# Page excerpt
——

Thank you for looking.
featherbottoms


----------



## Michael W. Smith (Jun 2, 2002)

I'll take The Egyptian Book of the Dead. I'm also thinking of some others I may get.


----------



## IMFoghorn (Jan 28, 2012)

I'm interested in a few of the books you offer but I have no idea how to pm you.


----------



## featherbottoms (May 28, 2005)

Michael, I'll put that one aside for you. Just let me know on any others. 

IMFoghorn, if you click on my user name you will have an option to "start a conversation" You can also list what you want here and I'll pm you with an amount.

Thanks, ya'll.

fb


----------



## Michael W. Smith (Jun 2, 2002)

Sent a PM for the other books I would like if they are still available.


----------



## featherbottoms (May 28, 2005)

Michael and IMfoghorn, I've replied to both your pm.


----------



## IMFoghorn (Jan 28, 2012)

I got my books today. USPS was a little rough with the box but the books were in excellent condition. 

Thank you,
Doug


----------



## featherbottoms (May 28, 2005)

——

# Task list
1. In the book-sale thread, which book does Michael W. Smith say he will take?
2. In one to three sentences, explain how the book-sale thread says IMFoghorn can send featherbottoms a private message, and why featherbottoms gives these directions.
3. Carry on the book-sale thread from where it stops.

# Data section

——

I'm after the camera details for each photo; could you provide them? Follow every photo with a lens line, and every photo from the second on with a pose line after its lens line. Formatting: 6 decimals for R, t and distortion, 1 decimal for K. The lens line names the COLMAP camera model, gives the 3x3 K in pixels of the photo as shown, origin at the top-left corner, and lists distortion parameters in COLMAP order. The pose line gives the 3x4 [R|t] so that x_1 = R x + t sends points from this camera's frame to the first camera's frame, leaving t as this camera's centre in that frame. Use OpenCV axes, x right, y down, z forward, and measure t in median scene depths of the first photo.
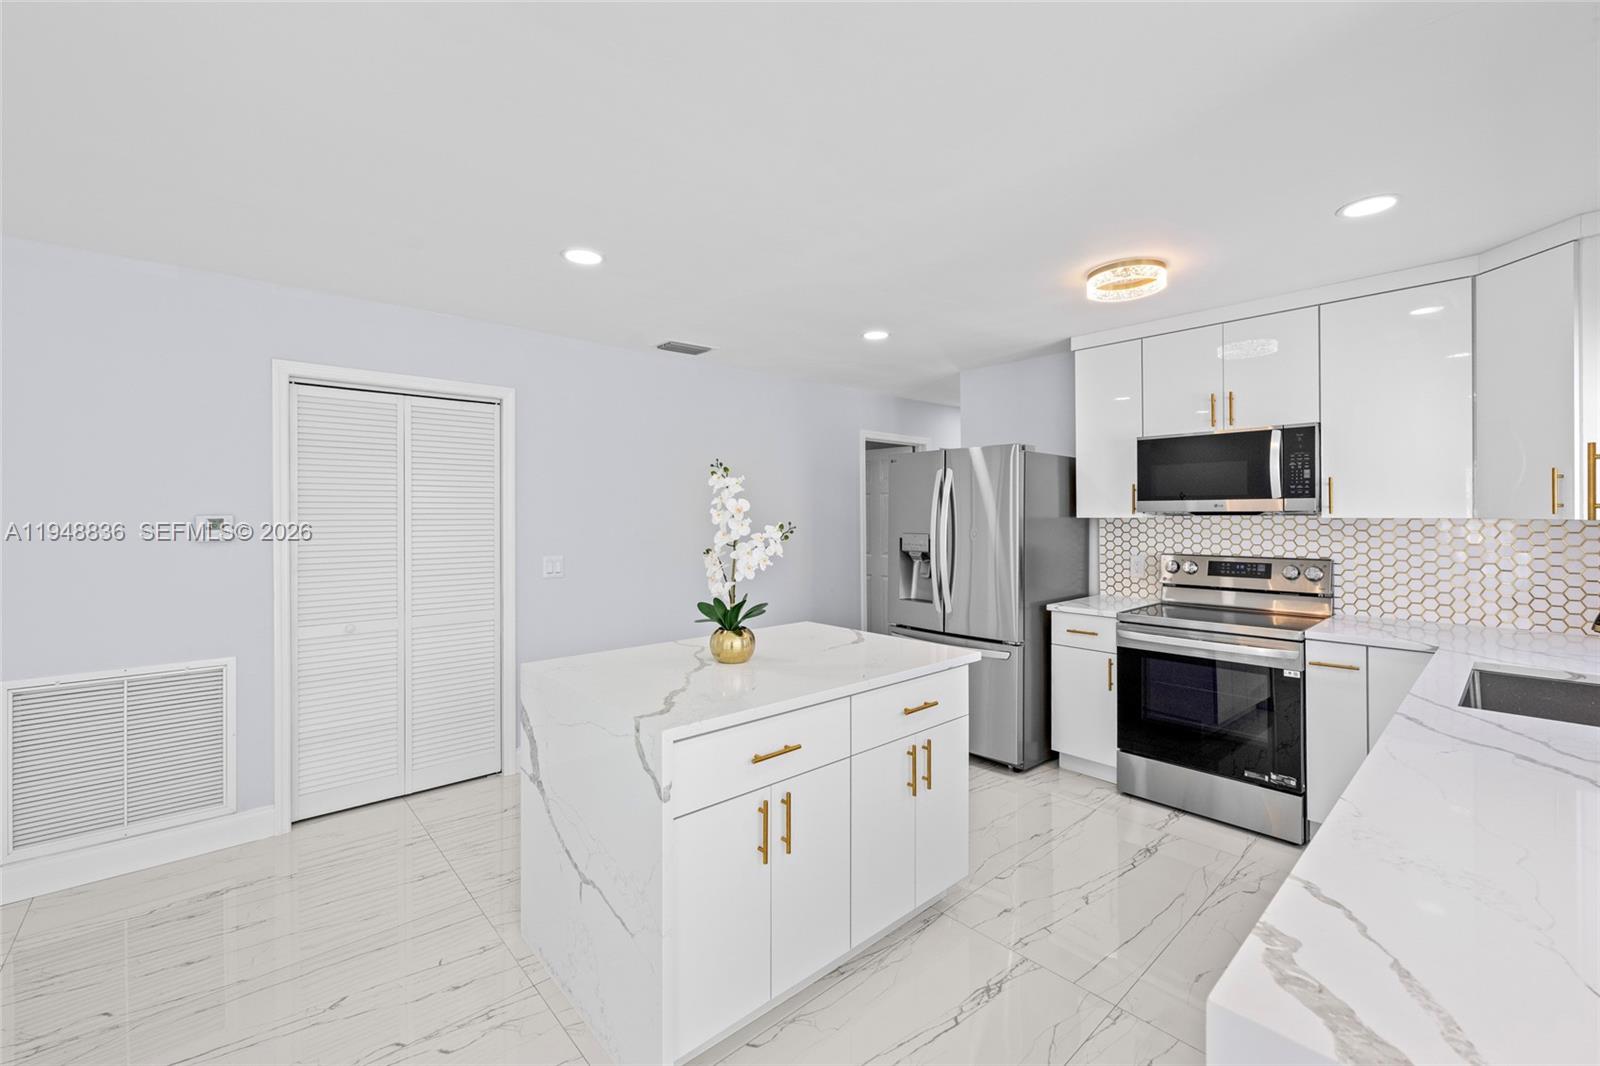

——

# Answers given
1. The Egyptian Book of the Dead.

2. IMFoghorn can click featherbottoms' user name to get an option to "start a conversation," or list the wanted books in the thread and receive a private message with an amount. Featherbottoms gives these directions because IMFoghorn said he had no idea how to send a private message.

3.
Hi Doug, Thanks for the note. I'm really glad they got there safe.


----------



## Grace Acres (Aug 5, 2008)

do you still have #13 & #35


----------



## featherbottoms (May 28, 2005)

Grace Acres said:


> do you still have #13 & #35


Yes, I still have both of those. Send me a pm and I'll get you a price.

Thank you.


----------



## Michael W. Smith (Jun 2, 2002)

feather bottoms,
Received my books in the mail yesterday. The box and books were in excellent condition and packed very well. Thanks!
Michael W. Smith


----------



## stickysister (Jul 29, 2020)

Is #34 and #35 and #38 still available? I deleted fb and am going to have a lot of extra time on my hands.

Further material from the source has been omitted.